O músico curitibano, que hoje tem 51 anos, se tornou clarinetista um pouco por acaso. Um clarinete antigo, que havia sido de seu avô, estava dando bobeira no armário de seu irmão mais velho, encarregado de vendê-lo. Albach deu seus primeiros sopros “de ouvido”, aos 13 anos, e acabou assumindo a tarefa de estudar o instrumento a sério. Anos mais tarde, já na Escola de Música e Belas Artes, escutou um clarone em uma gravação e percebeu que, na verdade, aquele era o som que tinha na cabeça.
Choro
A escolha pelo choro, normalmente tocado com flauta transversal e clarinete, não é por acaso. Instrumentista, arranjador e compositor, Albach começou a carreira estagiando na Orquestra Sinfônica do Paraná, mas foi nas rodas que sua carreira tomou forma, nos anos 1990. Há um dedo seu na criação da Roda de Choro do conservatório, que acontece às quintas desde 2001, e do Clube do Choro, junto com o violonista João Egashira. A trajetória do clarinetista corre junto com o florescimento de uma cena mais animada para o gênero em Curitiba.

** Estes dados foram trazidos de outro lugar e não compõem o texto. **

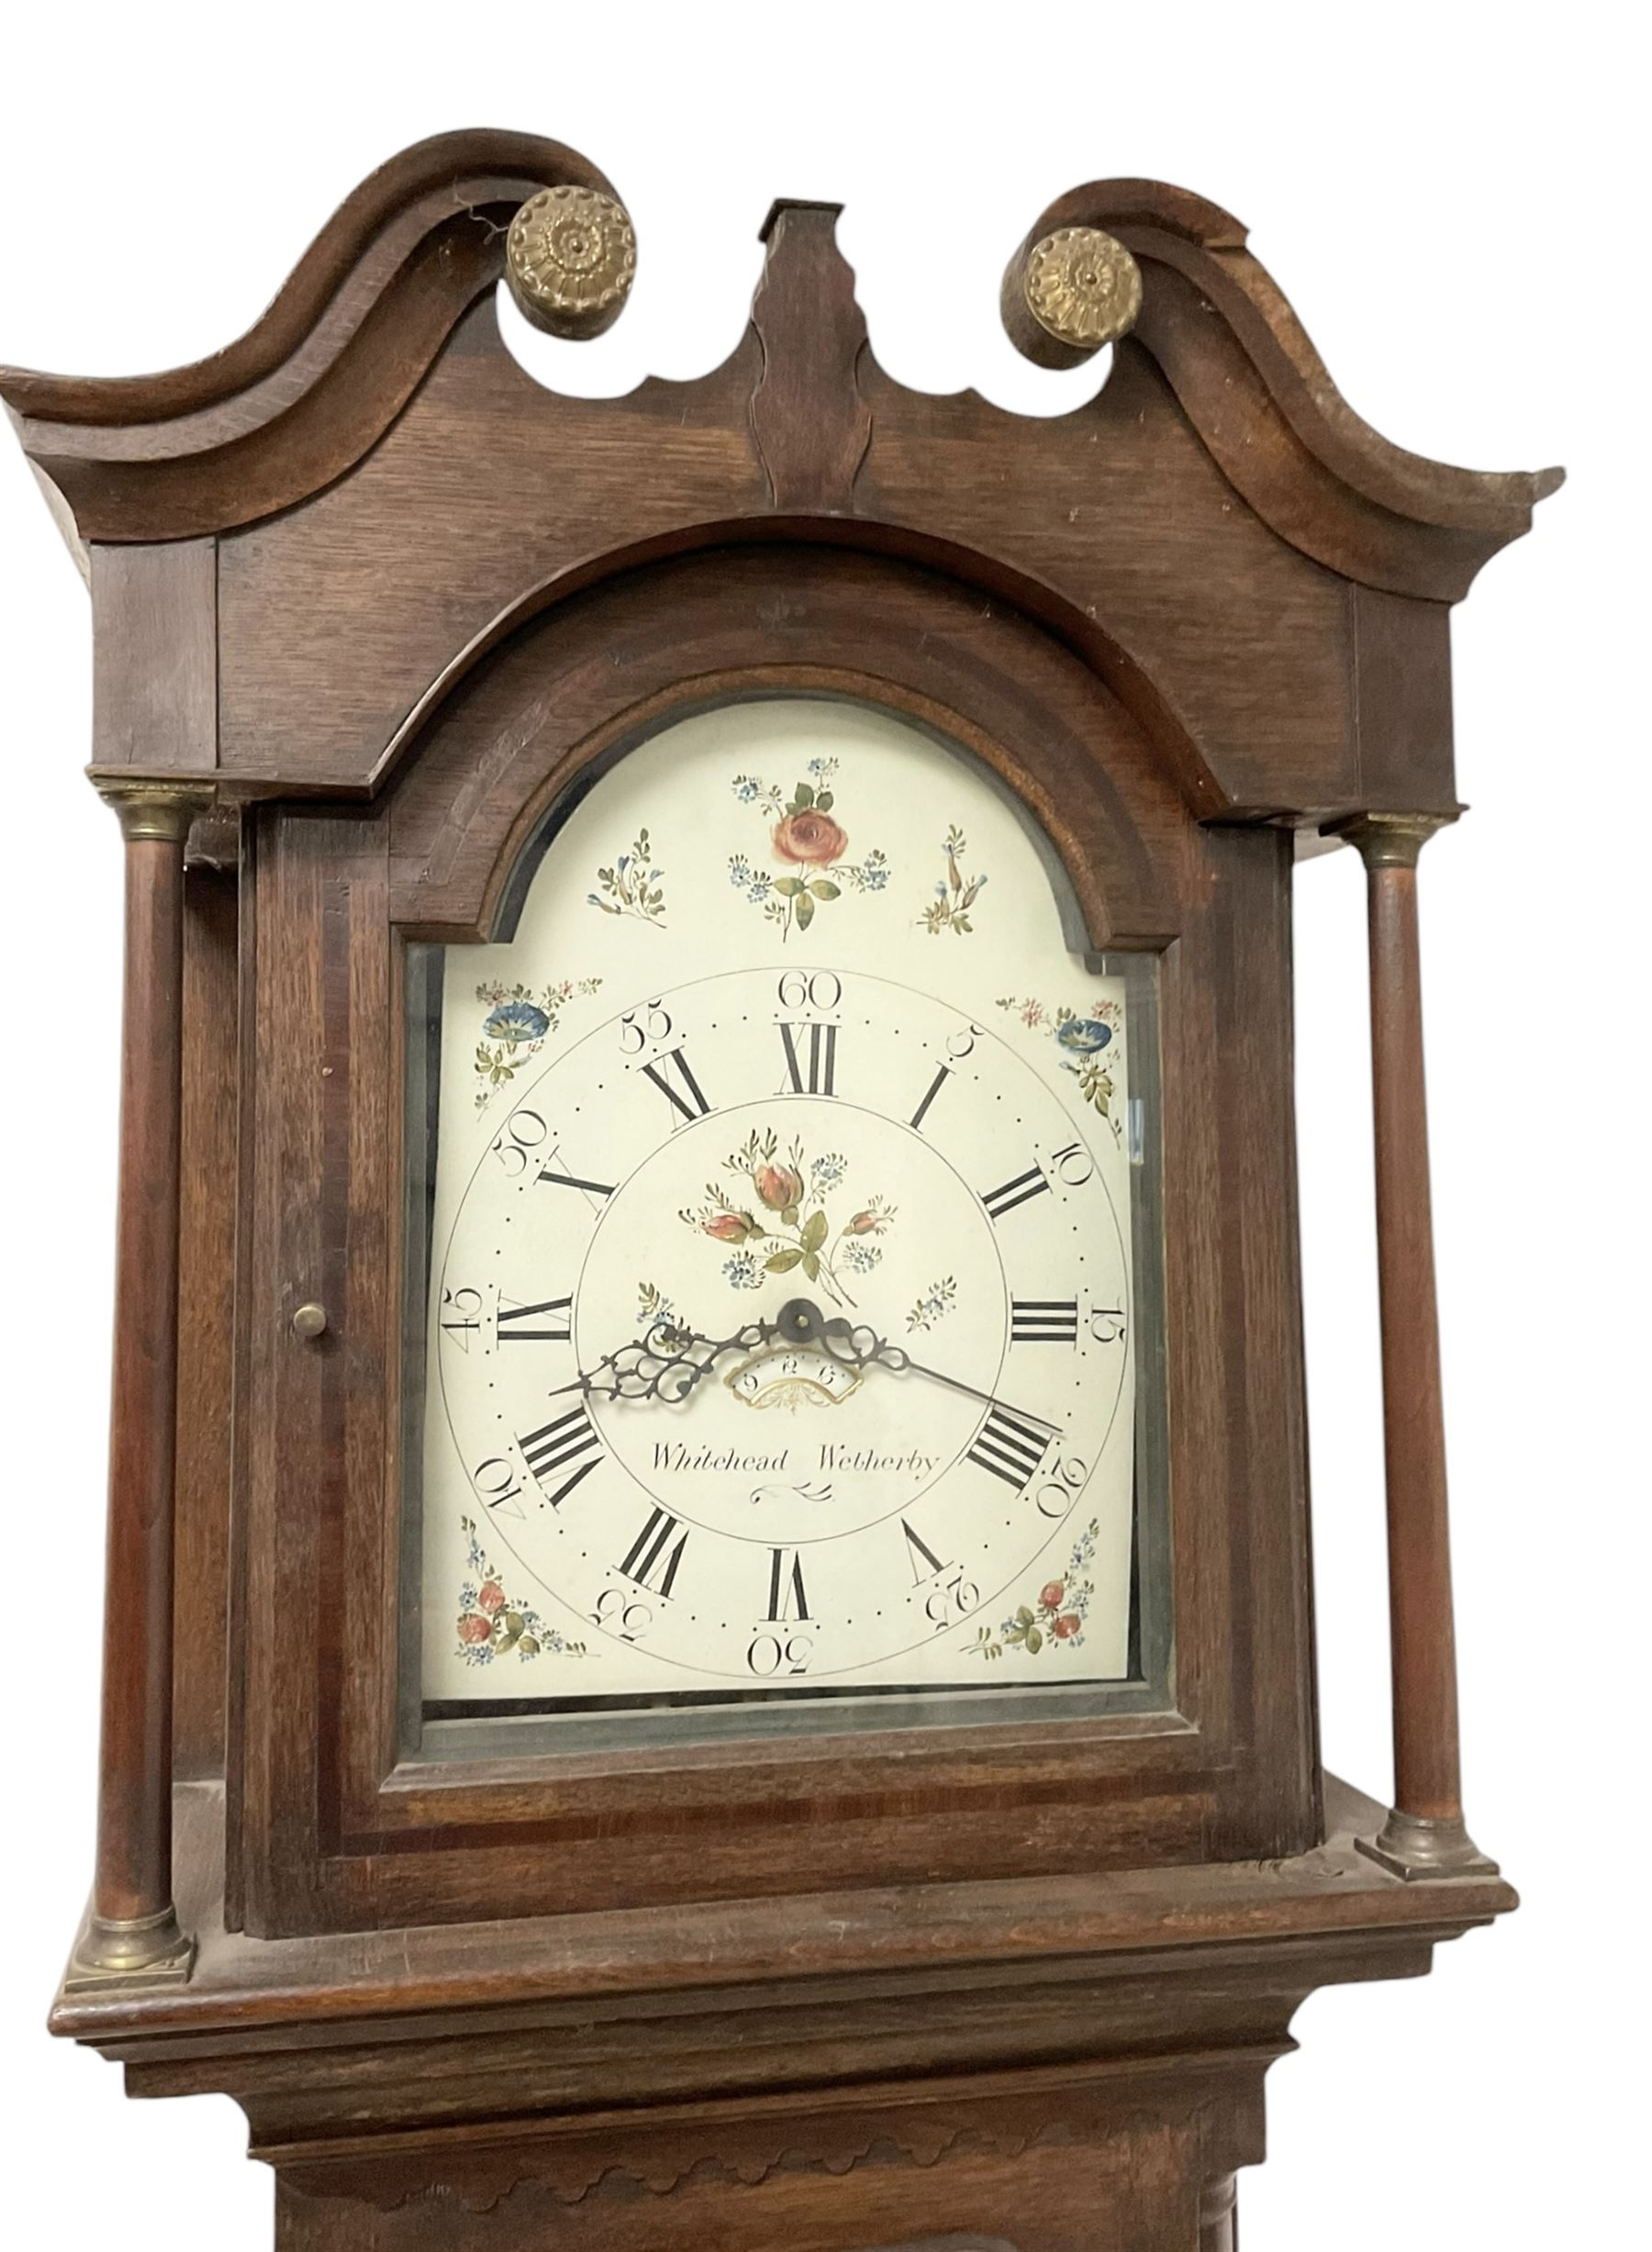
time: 10:42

“Era muito precário quando começamos. Havia muito pouca coisa de choro em comparação com o que há hoje. Fomos criando espaços na cidade”, lembra o clarinetista, citando o maestro Roberto Gnattali, criador da orquestra do conservatório, o flautista Gabriel Schwartz e a comunidade da FAP (Faculdade de Artes do Paraná) como outros incentivadores do gênero por aqui. “Tínhamos uma postura um pouco mais empreendedora para promover as coisas”, lembra.
Por outro lado, Albach conta que só entendeu realmente o espírito do gênero ao tocar com Arlindo Sete Cordas, um chorão da velha guarda que tocou com Janguito do Rosário, líder da regional mais famosa entre as décadas de 1950 e 1970.

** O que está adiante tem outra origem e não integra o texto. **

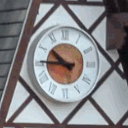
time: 10:45
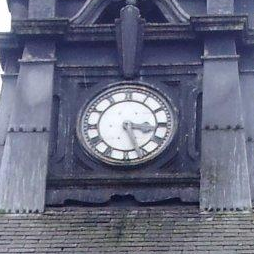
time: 3:26
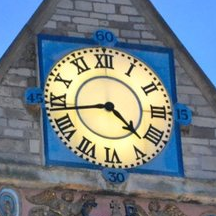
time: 4:43
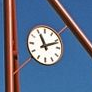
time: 11:11
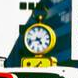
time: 4:42
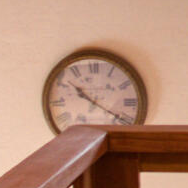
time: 10:20
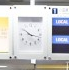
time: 10:17
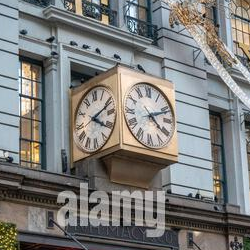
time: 4:10
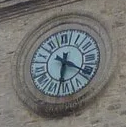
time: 6:20
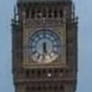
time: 5:31
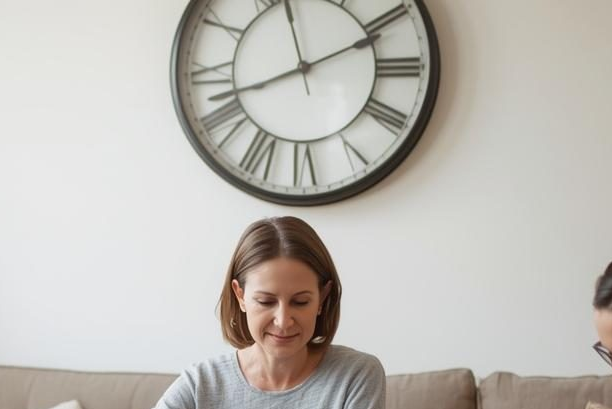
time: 11:41
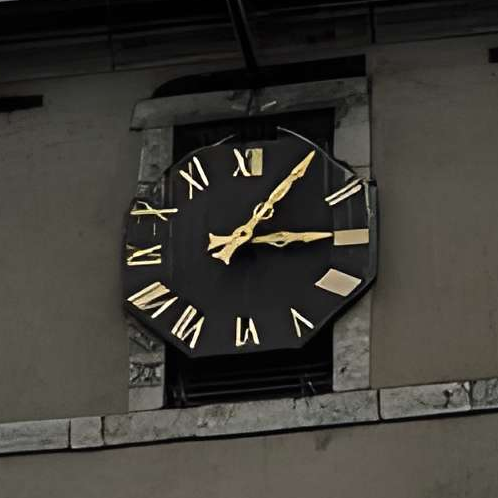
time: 3:05
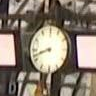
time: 8:42
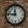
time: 11:46
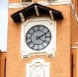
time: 4:10
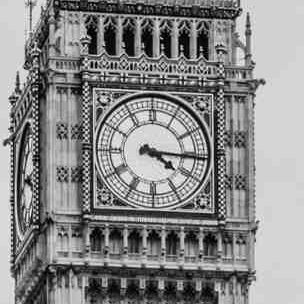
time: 4:15
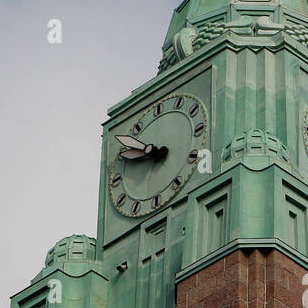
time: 9:51
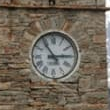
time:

“O que me pegou foi essa sensação de brasilidade. O choro é o primeiro gênero genuinamente brasileiro. Não é só a música. É toda uma maneira de ser, de estar, esse encontro de músicos em que se puxa uma música após a outra”, explica o clarinetista, sentado sob uma foto de Pixinguinha e João da Baiana pendurada na parede da sala. “Quase tudo em que eu colocar a mão vai ter uma cara de choro.”
Carreira
Cargos de direção e funções mais administrativas, nem sempre associadas à carreira musical, também fazem parte da vida de Albach. Muito envolvido com o Conservatório de MPB desde os anos 1990, ele se tornou diretor artístico da Orquestra à Base de Sopro de Curitiba em 2002 e continua lá até hoje. Também foi curador da Oficina de Música de Curitiba por 14 anos e coordenador da área de música popular da Fundação Cultural de Curitiba — uma sequência de missões quase heróicas, considerando-se a grana curta que costuma ser disponibilizada para projetos deste tipo.

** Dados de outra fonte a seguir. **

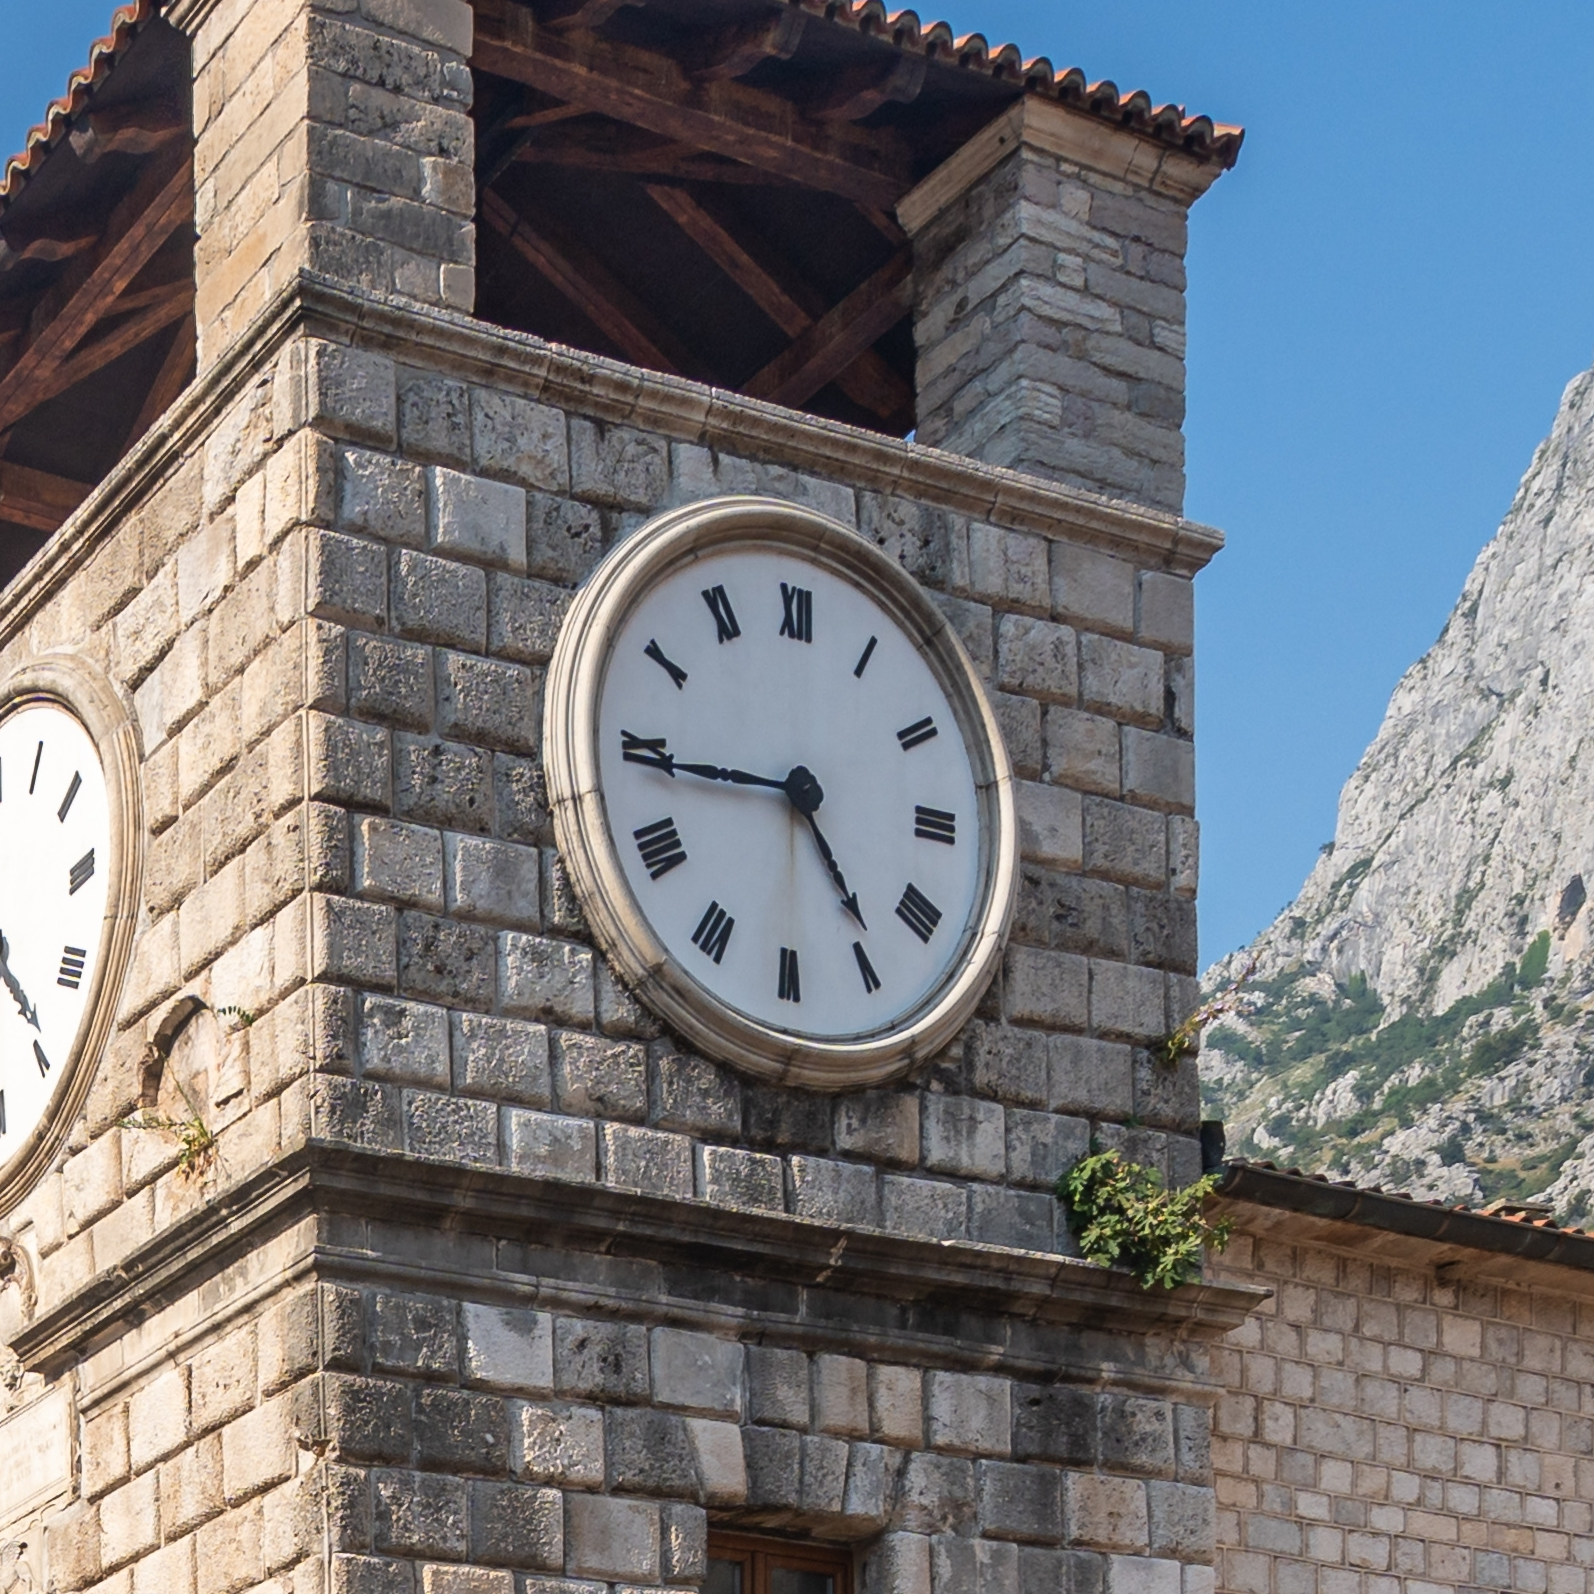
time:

Recentemente, Albach acabou virando presidente da Associação Brasileira de Clarinetistas sem querer, em uma espécie de golpe ao contrário perpetrado pelos seus membros. “Até reunião de condomínio aqui no prédio as pessoas querem que eu presida”, brinca. “Vários querem que eu seja síndico. Não sei por que, já que as pessoas mal me conhecem — é um condomínio supercuritibano.”
Tudo somado, Albach virou um daqueles nomes que todo mundo que é do ramo em Curitiba conhece. O clarinetista já tocou com a galera toda, dos roqueiros do Maxixe Machine e da Relespública até o compositor de música erudita contemporânea Chico Mello, passando pelo pessoal do teatro e da dança. “Você acaba conhecendo as pessoas”, explica.
Faz parte do ofício de músico pegar o trabalho que aparecer, mas o interesse em transitar por vários mundos também se reflete nas suas prateleiras, em que convivem discos de Björk, Prince e Jacob do Bandolim, livros de Balzac e Saramago e séries de quadrinhos de Watchmen e Sandman. Há ainda uma coleção de cachimbos, lembrança do período de seis anos em que Albach trabalhou com a cultura Guarani no distrito de Borda do Campo, em Quatro Barras, onde chegou a morar por alguns meses em 2008.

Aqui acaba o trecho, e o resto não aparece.